• WHAT IS BEING ASKED: Select from the records below every line that has the word "worn" in it.

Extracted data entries
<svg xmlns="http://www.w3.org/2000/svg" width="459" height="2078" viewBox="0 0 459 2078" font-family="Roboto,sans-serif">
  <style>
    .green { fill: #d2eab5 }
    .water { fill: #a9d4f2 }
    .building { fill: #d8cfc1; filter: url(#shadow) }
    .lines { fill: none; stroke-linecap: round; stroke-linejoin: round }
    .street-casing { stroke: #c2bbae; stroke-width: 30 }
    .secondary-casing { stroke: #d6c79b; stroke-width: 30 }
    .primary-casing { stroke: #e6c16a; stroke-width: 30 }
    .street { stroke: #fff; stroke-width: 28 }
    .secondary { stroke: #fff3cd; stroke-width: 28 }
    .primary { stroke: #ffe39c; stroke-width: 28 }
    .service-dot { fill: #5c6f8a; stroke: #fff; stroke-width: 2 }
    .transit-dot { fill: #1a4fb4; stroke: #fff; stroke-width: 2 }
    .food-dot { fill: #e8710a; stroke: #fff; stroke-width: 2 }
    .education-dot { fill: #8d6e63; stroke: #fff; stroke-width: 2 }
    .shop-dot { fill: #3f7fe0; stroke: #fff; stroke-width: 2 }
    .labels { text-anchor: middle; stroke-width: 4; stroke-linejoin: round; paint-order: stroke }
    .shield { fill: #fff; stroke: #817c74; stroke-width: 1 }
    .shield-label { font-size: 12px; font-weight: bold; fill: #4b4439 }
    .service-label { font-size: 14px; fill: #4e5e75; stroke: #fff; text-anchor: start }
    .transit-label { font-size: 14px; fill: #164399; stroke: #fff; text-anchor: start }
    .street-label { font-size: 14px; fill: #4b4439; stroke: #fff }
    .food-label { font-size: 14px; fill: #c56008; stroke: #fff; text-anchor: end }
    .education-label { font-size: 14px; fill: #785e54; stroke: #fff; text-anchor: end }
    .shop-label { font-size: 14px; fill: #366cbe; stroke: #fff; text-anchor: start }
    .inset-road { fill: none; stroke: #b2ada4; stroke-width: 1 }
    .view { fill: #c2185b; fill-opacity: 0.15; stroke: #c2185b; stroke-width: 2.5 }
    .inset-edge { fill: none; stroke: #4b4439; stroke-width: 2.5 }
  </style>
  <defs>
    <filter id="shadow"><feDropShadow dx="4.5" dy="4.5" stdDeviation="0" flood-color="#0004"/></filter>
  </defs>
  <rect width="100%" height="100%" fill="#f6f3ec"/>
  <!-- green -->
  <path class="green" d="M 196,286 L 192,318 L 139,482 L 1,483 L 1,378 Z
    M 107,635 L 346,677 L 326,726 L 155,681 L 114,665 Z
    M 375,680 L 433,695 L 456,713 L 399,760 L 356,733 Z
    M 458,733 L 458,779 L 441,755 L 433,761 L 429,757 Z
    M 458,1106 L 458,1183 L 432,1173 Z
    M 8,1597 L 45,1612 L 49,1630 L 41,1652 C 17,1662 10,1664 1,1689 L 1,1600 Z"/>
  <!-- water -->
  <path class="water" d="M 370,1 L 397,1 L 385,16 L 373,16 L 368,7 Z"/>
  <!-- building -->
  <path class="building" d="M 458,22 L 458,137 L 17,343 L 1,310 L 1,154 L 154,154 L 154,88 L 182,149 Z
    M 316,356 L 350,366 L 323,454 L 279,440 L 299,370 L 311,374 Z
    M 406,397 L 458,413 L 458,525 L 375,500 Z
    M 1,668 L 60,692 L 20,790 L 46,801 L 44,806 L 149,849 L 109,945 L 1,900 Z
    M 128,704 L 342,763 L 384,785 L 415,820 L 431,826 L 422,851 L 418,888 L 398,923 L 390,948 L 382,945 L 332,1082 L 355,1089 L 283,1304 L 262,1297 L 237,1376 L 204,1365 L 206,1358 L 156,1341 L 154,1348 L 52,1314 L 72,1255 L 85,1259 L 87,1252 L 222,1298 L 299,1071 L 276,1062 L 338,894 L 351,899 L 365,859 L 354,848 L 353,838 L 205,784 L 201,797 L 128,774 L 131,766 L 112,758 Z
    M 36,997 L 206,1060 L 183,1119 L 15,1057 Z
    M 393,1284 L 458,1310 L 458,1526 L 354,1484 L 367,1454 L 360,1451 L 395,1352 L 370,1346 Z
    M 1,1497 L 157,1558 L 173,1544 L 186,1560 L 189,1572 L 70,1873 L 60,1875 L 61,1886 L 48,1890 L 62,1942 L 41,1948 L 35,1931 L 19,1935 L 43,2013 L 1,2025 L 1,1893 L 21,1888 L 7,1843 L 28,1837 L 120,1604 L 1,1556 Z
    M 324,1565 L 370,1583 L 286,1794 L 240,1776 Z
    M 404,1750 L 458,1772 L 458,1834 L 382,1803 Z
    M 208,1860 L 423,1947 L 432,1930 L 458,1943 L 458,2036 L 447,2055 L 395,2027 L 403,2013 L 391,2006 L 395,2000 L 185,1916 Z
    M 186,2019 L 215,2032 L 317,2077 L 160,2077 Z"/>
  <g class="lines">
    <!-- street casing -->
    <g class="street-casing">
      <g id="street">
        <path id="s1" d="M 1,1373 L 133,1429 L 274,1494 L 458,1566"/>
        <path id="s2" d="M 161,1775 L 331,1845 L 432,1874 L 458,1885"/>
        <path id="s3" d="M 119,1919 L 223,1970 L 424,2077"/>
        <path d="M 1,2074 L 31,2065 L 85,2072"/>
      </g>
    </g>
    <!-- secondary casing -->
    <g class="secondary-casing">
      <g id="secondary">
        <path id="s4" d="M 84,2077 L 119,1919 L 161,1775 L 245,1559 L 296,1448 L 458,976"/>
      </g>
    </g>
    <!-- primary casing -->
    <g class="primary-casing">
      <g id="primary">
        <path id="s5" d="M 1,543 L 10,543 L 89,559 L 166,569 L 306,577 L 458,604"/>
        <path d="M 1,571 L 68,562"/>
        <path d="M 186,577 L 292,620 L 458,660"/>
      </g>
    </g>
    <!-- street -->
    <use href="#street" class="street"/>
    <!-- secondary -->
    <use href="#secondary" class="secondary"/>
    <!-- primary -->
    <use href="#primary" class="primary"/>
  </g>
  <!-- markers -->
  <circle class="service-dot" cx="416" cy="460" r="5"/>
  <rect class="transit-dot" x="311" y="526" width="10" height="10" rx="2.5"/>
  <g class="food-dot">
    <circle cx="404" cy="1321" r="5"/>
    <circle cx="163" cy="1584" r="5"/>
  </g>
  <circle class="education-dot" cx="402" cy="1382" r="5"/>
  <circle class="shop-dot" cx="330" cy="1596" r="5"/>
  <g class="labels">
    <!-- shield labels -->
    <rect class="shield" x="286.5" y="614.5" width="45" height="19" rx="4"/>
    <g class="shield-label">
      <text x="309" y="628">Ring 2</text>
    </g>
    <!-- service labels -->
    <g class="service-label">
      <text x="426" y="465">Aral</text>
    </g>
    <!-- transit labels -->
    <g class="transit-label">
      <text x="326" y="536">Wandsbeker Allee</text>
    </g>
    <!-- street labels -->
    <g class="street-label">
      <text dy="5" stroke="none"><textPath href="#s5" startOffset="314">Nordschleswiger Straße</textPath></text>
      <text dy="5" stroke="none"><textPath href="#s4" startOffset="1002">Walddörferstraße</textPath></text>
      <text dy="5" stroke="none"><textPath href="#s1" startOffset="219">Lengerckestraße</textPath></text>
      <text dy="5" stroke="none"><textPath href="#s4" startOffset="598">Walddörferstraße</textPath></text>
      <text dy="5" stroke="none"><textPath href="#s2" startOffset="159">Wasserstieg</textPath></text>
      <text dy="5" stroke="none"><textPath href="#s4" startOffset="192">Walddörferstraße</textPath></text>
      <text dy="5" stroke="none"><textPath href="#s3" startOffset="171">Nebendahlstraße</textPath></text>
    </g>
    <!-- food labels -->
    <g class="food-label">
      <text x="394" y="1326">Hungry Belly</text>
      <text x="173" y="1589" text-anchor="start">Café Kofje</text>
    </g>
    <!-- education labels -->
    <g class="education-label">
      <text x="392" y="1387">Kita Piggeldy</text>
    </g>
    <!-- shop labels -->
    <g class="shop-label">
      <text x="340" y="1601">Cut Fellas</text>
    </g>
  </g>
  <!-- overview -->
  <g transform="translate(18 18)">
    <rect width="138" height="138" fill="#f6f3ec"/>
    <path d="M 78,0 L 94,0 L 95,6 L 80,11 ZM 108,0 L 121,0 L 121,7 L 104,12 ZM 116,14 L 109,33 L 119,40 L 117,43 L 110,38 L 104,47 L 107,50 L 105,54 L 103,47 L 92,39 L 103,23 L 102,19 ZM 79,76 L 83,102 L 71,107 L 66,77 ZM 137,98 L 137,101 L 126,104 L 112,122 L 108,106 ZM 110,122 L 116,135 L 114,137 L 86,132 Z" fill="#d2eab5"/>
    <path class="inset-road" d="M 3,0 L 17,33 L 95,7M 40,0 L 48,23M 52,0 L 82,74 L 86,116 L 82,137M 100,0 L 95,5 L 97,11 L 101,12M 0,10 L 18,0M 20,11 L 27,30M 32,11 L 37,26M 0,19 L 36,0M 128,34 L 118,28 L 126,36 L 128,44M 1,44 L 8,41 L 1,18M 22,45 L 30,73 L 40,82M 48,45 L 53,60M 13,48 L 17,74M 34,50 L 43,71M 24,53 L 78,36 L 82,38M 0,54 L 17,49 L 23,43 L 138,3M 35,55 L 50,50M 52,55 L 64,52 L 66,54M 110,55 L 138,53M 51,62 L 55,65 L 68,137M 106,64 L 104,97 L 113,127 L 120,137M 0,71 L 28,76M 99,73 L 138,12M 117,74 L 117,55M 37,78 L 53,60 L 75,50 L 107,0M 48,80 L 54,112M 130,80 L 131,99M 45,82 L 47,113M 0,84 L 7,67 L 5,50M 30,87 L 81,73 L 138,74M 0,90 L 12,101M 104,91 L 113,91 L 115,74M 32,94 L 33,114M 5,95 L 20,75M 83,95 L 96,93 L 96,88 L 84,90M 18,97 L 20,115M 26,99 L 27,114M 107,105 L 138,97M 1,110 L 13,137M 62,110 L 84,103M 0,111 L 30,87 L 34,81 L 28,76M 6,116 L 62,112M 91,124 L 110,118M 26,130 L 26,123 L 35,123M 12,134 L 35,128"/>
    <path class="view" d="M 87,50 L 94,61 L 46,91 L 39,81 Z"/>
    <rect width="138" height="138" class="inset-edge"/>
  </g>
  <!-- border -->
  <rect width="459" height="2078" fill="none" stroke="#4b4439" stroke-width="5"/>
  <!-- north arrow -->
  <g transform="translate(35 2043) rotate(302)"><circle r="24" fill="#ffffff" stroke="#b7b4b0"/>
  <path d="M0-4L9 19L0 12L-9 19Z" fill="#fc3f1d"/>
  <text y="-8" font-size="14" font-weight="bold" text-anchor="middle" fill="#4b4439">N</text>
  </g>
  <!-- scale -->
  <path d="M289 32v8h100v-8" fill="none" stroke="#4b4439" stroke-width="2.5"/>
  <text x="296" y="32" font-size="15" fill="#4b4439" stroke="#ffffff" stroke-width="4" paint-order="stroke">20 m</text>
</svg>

--

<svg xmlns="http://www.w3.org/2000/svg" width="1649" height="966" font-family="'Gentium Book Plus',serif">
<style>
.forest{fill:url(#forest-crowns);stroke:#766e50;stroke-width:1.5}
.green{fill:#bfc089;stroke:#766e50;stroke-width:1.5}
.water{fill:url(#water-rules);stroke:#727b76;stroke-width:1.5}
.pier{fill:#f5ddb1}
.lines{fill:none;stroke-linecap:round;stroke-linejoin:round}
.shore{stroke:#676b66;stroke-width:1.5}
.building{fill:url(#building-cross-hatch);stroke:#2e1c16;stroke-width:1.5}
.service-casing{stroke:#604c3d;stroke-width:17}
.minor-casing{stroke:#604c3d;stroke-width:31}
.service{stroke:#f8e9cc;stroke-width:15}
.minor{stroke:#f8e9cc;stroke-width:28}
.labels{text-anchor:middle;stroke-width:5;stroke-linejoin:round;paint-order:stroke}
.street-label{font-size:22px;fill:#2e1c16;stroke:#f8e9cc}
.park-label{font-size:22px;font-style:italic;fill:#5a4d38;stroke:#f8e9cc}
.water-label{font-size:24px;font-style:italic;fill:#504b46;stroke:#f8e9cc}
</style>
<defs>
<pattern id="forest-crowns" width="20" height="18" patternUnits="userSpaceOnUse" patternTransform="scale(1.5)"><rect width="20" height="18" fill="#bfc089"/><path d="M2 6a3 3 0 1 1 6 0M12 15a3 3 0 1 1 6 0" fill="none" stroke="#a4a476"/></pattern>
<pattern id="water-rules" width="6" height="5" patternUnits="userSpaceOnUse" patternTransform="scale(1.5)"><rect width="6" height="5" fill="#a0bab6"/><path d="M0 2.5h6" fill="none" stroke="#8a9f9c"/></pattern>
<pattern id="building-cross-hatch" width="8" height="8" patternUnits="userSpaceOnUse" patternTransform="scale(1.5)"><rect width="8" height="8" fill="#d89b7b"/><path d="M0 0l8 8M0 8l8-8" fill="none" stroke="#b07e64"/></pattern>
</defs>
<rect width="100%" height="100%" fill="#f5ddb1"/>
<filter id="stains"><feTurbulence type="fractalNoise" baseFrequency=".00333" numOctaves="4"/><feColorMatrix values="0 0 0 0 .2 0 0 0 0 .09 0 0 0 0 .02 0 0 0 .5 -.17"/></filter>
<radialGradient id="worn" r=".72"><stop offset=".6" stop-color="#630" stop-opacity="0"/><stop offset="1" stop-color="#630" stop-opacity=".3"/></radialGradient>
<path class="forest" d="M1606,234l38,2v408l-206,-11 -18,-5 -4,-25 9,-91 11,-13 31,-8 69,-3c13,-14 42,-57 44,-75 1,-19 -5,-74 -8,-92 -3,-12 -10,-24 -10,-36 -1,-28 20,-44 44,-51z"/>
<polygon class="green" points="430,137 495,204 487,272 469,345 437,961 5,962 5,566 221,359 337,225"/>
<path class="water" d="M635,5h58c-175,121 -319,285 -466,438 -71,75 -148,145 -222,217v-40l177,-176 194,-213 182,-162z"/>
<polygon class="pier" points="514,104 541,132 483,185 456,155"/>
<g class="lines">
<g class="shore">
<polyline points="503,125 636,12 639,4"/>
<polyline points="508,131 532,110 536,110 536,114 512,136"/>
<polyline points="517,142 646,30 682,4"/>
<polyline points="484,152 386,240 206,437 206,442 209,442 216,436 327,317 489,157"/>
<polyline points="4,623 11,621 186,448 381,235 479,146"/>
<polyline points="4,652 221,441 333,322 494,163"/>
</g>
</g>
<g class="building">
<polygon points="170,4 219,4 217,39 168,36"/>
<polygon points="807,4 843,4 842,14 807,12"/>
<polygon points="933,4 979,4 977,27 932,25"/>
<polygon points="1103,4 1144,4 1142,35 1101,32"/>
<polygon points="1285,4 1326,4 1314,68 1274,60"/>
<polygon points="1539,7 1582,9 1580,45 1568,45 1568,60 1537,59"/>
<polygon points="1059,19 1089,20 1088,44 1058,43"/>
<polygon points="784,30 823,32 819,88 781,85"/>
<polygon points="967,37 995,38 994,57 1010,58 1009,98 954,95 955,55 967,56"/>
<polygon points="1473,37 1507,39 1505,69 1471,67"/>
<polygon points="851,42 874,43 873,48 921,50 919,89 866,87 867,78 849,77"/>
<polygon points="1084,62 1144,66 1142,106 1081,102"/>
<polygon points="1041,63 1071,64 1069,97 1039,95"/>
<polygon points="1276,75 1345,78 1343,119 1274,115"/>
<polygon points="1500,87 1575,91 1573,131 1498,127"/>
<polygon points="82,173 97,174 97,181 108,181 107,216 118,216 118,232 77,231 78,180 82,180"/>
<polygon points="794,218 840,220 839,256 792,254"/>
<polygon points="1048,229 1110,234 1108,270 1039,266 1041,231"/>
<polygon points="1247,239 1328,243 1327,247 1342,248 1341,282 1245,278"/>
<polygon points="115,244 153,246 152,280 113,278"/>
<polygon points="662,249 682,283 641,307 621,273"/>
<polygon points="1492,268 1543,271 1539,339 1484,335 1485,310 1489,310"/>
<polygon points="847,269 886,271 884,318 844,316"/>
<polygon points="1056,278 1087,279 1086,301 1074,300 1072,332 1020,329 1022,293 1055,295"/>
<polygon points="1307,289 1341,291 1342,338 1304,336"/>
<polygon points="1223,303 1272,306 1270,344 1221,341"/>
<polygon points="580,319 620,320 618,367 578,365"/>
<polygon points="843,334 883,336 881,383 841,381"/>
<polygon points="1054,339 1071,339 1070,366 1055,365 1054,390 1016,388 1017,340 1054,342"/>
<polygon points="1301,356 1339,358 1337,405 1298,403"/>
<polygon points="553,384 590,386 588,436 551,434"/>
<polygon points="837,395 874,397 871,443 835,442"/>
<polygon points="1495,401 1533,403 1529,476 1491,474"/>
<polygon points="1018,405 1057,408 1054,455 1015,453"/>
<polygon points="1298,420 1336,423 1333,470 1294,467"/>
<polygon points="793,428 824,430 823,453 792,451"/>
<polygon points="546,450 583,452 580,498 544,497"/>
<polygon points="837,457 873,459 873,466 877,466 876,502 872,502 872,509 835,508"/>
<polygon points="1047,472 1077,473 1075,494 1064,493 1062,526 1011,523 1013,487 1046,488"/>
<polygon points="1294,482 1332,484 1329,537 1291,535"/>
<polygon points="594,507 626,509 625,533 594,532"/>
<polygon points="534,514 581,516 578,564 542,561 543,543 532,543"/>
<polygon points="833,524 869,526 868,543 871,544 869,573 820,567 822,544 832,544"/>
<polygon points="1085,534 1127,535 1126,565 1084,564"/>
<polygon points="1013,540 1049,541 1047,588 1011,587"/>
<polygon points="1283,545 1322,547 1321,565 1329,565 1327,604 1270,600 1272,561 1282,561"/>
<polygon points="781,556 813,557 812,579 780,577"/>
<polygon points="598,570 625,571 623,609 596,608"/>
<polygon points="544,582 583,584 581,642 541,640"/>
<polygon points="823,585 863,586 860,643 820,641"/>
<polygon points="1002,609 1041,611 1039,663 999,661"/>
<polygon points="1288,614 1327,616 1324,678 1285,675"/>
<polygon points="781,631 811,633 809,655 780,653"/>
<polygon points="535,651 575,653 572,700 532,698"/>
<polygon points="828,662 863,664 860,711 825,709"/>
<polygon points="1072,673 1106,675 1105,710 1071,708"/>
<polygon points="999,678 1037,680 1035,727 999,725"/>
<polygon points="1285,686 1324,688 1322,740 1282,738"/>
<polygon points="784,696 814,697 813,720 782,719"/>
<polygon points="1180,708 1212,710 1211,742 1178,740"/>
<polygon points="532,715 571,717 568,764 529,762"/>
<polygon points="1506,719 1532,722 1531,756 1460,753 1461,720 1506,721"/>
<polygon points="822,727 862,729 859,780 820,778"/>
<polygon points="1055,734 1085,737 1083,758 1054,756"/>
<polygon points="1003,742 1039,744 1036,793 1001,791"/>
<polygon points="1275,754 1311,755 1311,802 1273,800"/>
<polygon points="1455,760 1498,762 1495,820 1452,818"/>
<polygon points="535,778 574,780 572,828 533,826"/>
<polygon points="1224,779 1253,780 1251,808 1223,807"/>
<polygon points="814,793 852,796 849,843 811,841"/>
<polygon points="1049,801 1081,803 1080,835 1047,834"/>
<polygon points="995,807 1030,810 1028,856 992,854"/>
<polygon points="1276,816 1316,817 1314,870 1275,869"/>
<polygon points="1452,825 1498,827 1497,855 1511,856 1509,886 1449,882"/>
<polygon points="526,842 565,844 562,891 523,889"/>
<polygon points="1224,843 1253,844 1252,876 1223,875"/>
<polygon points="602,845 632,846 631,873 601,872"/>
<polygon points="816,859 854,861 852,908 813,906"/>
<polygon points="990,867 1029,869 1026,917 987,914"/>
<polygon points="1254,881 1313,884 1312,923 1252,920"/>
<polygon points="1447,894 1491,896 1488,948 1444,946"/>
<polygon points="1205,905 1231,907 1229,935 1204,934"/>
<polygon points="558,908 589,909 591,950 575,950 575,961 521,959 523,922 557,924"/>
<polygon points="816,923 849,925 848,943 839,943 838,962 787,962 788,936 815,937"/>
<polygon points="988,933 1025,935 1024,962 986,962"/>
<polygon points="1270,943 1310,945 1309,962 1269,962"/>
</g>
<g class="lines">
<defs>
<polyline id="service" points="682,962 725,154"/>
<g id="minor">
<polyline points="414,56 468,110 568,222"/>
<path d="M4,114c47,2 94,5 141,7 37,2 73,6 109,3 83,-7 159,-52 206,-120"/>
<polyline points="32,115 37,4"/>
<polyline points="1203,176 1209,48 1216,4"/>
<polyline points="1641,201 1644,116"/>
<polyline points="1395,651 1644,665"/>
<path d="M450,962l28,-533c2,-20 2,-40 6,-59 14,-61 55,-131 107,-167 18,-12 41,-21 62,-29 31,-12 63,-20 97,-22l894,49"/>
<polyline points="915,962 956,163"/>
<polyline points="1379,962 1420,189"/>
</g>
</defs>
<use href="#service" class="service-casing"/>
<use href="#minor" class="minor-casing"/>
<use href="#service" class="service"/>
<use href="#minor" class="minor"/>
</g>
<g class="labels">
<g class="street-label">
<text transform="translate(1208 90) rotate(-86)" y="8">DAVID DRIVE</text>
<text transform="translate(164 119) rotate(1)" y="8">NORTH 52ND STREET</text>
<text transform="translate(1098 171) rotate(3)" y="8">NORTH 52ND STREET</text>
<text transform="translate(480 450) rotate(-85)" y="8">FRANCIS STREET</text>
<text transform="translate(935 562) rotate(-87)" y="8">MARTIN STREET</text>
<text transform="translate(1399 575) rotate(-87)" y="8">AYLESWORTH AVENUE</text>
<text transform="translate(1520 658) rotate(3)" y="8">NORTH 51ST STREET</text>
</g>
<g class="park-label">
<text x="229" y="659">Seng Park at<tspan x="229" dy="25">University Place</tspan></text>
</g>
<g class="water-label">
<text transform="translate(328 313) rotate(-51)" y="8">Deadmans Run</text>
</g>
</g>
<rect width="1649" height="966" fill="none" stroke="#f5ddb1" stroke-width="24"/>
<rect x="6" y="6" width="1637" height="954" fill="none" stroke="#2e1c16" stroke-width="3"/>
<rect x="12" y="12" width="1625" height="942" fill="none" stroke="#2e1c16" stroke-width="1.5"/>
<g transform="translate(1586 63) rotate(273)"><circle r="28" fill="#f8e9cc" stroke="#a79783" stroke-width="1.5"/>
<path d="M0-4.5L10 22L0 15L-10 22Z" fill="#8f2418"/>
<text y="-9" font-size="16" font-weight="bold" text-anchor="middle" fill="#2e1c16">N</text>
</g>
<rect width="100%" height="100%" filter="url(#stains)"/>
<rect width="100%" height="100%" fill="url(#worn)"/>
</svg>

• THE ANSWER:
<radialGradient id="worn" r=".72"><stop offset=".6" stop-color="#630" stop-opacity="0"/><stop offset="1" stop-color="#630" stop-opacity=".3"/></radialGradient>
<rect width="100%" height="100%" fill="url(#worn)"/>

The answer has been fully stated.